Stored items
* * *

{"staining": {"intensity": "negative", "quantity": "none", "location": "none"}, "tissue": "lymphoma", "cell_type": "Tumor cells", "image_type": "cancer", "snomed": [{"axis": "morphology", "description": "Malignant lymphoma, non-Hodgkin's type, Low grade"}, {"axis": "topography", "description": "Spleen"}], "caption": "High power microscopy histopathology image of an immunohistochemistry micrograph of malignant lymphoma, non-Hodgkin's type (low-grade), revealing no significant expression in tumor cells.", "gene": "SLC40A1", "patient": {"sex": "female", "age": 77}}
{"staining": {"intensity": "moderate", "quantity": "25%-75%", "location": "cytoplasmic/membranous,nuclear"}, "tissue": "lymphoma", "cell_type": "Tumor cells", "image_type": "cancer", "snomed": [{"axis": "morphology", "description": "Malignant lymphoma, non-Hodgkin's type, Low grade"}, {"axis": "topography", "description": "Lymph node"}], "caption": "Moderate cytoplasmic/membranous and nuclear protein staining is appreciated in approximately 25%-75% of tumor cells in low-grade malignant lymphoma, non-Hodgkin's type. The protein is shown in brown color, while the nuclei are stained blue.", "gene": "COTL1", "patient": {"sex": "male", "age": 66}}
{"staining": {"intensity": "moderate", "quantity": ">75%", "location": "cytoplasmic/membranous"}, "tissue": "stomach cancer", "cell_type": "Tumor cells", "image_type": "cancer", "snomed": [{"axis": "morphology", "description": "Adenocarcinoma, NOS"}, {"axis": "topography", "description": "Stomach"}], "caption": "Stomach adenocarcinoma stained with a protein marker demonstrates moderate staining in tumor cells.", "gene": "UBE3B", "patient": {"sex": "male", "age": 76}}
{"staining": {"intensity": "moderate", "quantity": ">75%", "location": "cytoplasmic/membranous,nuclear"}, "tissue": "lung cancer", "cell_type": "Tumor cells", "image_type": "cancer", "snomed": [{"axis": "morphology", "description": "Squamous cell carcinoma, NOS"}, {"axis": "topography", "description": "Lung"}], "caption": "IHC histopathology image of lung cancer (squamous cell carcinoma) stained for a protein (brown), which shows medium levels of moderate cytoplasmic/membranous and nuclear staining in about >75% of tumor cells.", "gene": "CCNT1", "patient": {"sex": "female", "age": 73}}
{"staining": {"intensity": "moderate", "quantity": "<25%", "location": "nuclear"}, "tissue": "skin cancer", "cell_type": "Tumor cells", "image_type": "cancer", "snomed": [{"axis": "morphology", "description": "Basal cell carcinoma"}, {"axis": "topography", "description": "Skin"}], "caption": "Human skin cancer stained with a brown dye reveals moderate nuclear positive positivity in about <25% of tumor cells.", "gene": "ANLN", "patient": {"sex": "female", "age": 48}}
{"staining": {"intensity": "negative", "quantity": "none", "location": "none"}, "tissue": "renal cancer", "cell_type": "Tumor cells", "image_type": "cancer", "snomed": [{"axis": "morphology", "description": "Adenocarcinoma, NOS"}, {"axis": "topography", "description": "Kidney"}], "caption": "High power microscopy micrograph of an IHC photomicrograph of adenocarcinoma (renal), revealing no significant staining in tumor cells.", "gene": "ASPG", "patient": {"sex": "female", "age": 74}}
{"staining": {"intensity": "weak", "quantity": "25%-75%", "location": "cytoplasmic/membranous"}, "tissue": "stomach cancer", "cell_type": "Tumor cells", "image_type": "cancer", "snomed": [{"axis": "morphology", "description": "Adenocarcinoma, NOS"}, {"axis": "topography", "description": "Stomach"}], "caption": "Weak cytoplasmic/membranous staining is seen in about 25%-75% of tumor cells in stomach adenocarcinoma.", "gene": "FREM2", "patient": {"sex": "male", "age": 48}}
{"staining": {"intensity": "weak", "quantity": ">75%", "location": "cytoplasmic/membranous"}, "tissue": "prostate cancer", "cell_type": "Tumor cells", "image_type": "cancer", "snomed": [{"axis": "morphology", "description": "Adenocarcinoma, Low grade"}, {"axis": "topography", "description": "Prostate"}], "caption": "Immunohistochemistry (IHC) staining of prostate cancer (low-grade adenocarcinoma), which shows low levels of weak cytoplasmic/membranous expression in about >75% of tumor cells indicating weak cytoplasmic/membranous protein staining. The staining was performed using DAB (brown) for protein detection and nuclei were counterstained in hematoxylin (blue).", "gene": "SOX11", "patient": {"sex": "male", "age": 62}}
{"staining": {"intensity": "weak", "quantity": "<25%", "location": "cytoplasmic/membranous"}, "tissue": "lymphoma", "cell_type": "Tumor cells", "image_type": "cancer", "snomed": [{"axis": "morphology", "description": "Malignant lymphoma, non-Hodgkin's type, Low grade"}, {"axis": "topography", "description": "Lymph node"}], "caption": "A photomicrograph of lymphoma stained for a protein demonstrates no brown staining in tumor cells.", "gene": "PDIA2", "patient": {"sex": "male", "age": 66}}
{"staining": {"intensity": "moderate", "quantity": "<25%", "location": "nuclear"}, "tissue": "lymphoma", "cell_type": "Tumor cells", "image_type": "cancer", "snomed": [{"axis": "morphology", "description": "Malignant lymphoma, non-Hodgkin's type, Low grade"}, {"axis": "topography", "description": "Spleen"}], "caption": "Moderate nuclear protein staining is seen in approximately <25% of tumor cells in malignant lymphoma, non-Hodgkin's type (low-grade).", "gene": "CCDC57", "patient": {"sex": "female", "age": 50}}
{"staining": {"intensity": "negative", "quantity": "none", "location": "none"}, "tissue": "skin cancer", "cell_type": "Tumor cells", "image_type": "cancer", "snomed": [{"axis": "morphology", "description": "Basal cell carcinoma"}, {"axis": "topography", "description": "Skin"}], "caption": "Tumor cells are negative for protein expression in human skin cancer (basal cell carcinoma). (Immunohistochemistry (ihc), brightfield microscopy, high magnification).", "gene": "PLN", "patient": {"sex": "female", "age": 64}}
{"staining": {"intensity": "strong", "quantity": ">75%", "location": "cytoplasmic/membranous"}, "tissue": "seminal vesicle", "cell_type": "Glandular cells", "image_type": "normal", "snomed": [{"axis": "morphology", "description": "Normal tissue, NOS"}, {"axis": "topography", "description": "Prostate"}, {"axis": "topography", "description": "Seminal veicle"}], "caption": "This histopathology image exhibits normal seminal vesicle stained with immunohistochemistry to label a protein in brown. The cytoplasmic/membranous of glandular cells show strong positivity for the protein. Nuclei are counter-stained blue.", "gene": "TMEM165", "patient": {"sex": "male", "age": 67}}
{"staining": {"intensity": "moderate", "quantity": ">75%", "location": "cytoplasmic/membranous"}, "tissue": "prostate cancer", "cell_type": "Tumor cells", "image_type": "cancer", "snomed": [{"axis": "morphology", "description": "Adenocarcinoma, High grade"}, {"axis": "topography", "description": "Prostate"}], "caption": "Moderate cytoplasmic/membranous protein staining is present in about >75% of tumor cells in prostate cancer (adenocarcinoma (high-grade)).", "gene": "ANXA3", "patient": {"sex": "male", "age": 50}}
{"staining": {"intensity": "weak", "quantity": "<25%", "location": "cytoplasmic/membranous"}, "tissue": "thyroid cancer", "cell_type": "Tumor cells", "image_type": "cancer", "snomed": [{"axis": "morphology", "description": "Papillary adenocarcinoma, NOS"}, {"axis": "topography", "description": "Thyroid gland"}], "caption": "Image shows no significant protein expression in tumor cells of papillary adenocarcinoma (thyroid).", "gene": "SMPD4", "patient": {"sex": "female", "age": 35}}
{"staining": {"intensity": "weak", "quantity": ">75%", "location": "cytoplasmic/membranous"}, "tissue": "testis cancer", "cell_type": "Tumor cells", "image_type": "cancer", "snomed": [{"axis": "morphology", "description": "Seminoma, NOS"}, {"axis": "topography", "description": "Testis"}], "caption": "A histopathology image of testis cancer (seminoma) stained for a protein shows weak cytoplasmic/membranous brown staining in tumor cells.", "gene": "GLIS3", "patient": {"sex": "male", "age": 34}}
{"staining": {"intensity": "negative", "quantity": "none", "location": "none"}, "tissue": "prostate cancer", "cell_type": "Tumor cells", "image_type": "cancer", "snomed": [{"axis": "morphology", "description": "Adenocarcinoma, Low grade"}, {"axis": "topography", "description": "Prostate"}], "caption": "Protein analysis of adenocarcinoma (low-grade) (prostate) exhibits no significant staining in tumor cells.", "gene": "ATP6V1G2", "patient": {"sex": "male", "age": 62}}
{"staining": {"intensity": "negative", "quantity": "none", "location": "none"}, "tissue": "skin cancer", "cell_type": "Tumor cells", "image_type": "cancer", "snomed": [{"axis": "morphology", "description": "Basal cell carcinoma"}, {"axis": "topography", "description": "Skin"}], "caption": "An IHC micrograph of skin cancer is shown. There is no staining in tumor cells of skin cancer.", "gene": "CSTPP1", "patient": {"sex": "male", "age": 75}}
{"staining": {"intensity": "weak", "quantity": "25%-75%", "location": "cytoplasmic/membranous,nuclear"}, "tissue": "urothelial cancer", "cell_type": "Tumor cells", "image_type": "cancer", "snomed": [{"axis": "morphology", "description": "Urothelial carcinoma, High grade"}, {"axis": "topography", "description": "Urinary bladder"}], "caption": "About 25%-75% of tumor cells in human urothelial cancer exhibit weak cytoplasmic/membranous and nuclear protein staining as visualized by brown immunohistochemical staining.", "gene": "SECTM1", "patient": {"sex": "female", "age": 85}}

* * *

**About this task:**
Lines from the top of the data above through the line with "staining is appreciated", both ends included: copy them exactly, nothing more.

**Your solution:**
{"staining": {"intensity": "negative", "quantity": "none", "location": "none"}, "tissue": "lymphoma", "cell_type": "Tumor cells", "image_type": "cancer", "snomed": [{"axis": "morphology", "description": "Malignant lymphoma, non-Hodgkin's type, Low grade"}, {"axis": "topography", "description": "Spleen"}], "caption": "High power microscopy histopathology image of an immunohistochemistry micrograph of malignant lymphoma, non-Hodgkin's type (low-grade), revealing no significant expression in tumor cells.", "gene": "SLC40A1", "patient": {"sex": "female", "age": 77}}
{"staining": {"intensity": "moderate", "quantity": "25%-75%", "location": "cytoplasmic/membranous,nuclear"}, "tissue": "lymphoma", "cell_type": "Tumor cells", "image_type": "cancer", "snomed": [{"axis": "morphology", "description": "Malignant lymphoma, non-Hodgkin's type, Low grade"}, {"axis": "topography", "description": "Lymph node"}], "caption": "Moderate cytoplasmic/membranous and nuclear protein staining is appreciated in approximately 25%-75% of tumor cells in low-grade malignant lymphoma, non-Hodgkin's type. The protein is shown in brown color, while the nuclei are stained blue.", "gene": "COTL1", "patient": {"sex": "male", "age": 66}}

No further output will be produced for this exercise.